Beef Barley

Droolworthy.

Soup season is a beautiful time of year. Today's beef barley soup is the perfect comfort as the weather starts to turn. It is pretty simple, rich, and filling. This is a pretty traditional recipe, but I added some petite diced tomatoes because I enjoy the acid it brings and I always feel you can never have enough veggies. As is true for most ingredients here, it is totally optional.


Tip: Generously pre-salt the beef the night before! It will make a world of difference with tenderizing the beef. Also, a dutch oven is really suggested for this one. Makes a world of difference. Last, but not least, don't forget that many supermarkets now sell pre-chopped mirepoix, which can be a huge time saver. For this soup, you would use about 2 1/2 cups of mirepoix.

Serves: 4-6 People

Cook Time: 2-3 Hours

Ingredients:

- 2 Lbs. Boneless Beef Chuck (or another fatty cut of beef)
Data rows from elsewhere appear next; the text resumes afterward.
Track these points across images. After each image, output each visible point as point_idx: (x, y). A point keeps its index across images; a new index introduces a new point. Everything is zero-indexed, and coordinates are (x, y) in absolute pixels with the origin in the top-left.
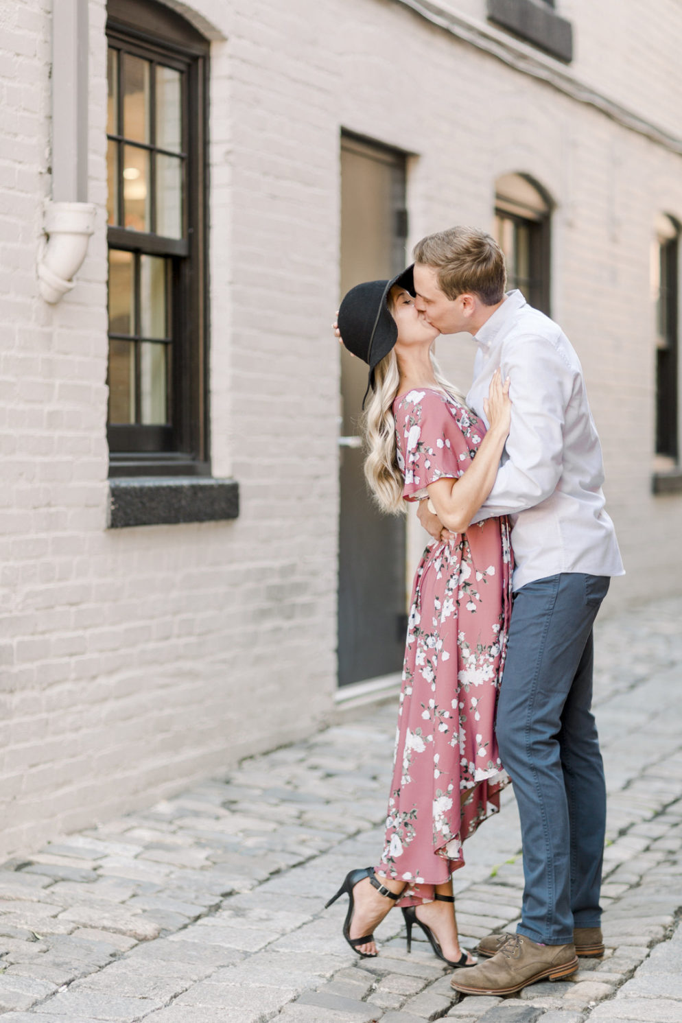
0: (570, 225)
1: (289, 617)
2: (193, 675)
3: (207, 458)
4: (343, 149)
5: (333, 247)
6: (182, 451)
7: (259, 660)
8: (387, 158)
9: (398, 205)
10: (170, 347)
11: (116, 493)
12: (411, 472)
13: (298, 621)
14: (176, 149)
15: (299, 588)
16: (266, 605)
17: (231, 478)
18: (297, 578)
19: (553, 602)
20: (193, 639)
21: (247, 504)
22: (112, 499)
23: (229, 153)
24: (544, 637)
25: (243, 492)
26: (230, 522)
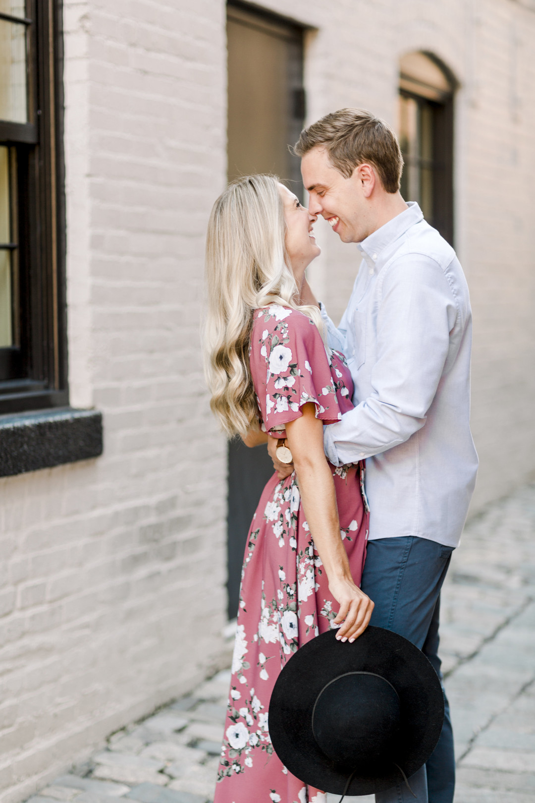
0: (473, 105)
1: (168, 558)
2: (44, 651)
3: (64, 385)
4: (229, 18)
5: (219, 131)
6: (33, 378)
7: (130, 614)
8: (283, 32)
9: (295, 84)
10: (16, 253)
12: (285, 399)
13: (180, 560)
14: (20, 14)
15: (180, 523)
16: (140, 549)
17: (93, 408)
18: (179, 512)
19: (408, 554)
20: (44, 608)
21: (111, 438)
23: (85, 17)
24: (396, 593)
25: (107, 424)
26: (91, 461)
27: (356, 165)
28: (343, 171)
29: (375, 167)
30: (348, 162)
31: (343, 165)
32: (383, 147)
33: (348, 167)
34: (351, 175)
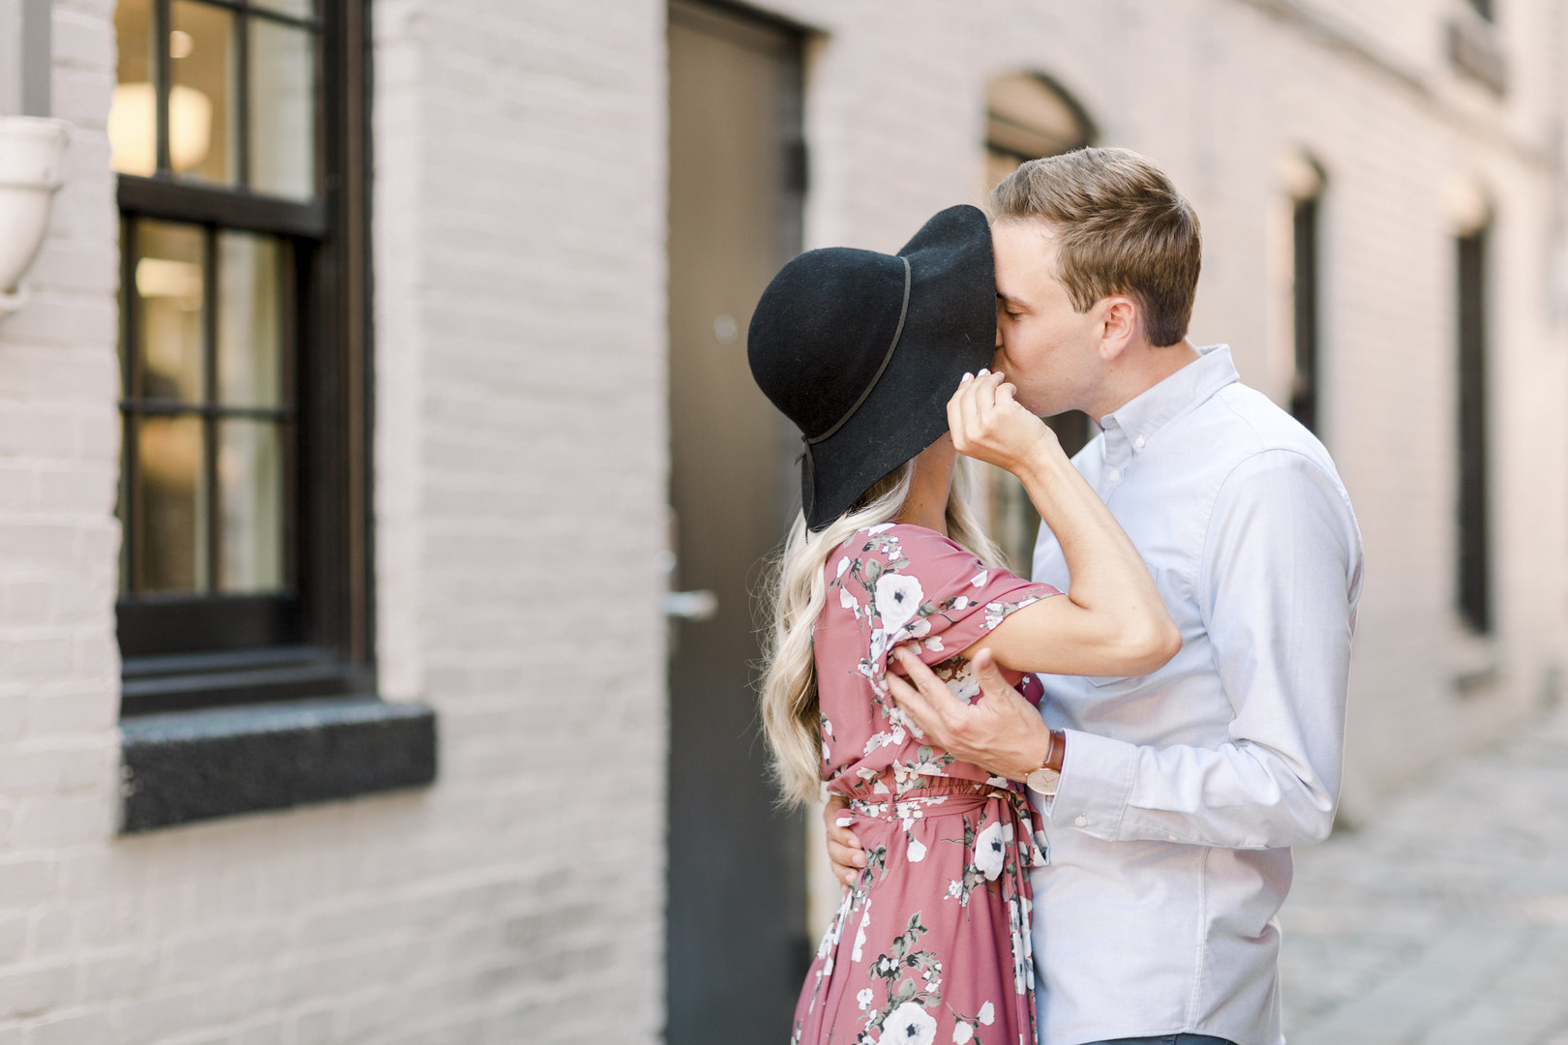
1: (555, 978)
3: (369, 658)
6: (315, 643)
9: (789, 131)
10: (289, 426)
11: (137, 759)
13: (576, 983)
14: (301, 10)
16: (504, 958)
17: (419, 700)
22: (124, 772)
23: (414, 17)
25: (447, 731)
26: (414, 793)
27: (1108, 293)
28: (1076, 295)
29: (1143, 307)
30: (1095, 279)
31: (1081, 284)
32: (1172, 273)
33: (1090, 291)
34: (1088, 308)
- 2 -3 Tblspns Extra Virgin Olive Oil (Canola Oil will also work)

- 3 Large Carrots, Peeled & Diced

- 2 Ribs Celery, Diced

- 1 Large Yellow Onion, Diced

- 2 Cartons of Low Sodium Beef Broth

- 4 Cloves Garlic, Diced (or Substitute 2.5 Tspns of Garlic Powder)

- 1 14.5 Oz Can Petite Diced Tomatoes

- 1 Parmigiano Rind

- 1 Cup Pearl Barley, Uncooked

- 3 Bay Leaves

- 2 Tspns Worcestershire Sauce

- 2 Tspns Rosemary, Chopped

- 2 1/2 Tspns Thyme, Chopped

- 2 1/2 Tspns Parsley, Chopped (Save Extra for Garnish)

- 3 Tspns Kosher Salt (2 for Beef, 1 for Soup)

- 1 1/2 Tspns Tomato Paste

- 1 1/2 Tspns Low Sodium Soy Sauce

- 2 Tspns Ground Black Pepper (1 for Beef, 1 for Soup)

Instructions:

  1. Pour the olive oil in the dutch oven over medium heat and add the beef. Season the beef with salt and pepper and sear on all sides. Once the beef is browned on all sides, put it in a bowl off to the side.

  2. Scrape up the meat bits from the bottom of the pot. If the pot is too dry, add some more olive oil.

  3. Add the mirepoix along with the garlic and remaining salt and pepper. Saute until the onions start to become translucent.

  4. Add the tomato paste, soy sauce, and Worcestershire sauce, and stir it all together.

  5. Add the diced tomatoes to the pot and stir them in. Let simmer for 1-2 minutes.

  6. Add the beef broth to the pot and stir it in. Let simmer for approximately 5 minutes.

  7. Add the beef back into the pot along with the fresh bay leaves, parm rind, thyme, parsley, and rosemary.

  8. Put the heat on low, cover and simmer for approximately 1 hour.

  9. Add the uncooked barley, cover again, and simmer again for another hour (can be less if it is cooking too quickly. Occasionally check the pot and stir so that the barley doesn't stick to the bottom of the pot.

  10. Remove the bay leaves and parm rind and serve in your best soup bowls

    Enjoy with crusty bread and a glass of red wine! Enjoy!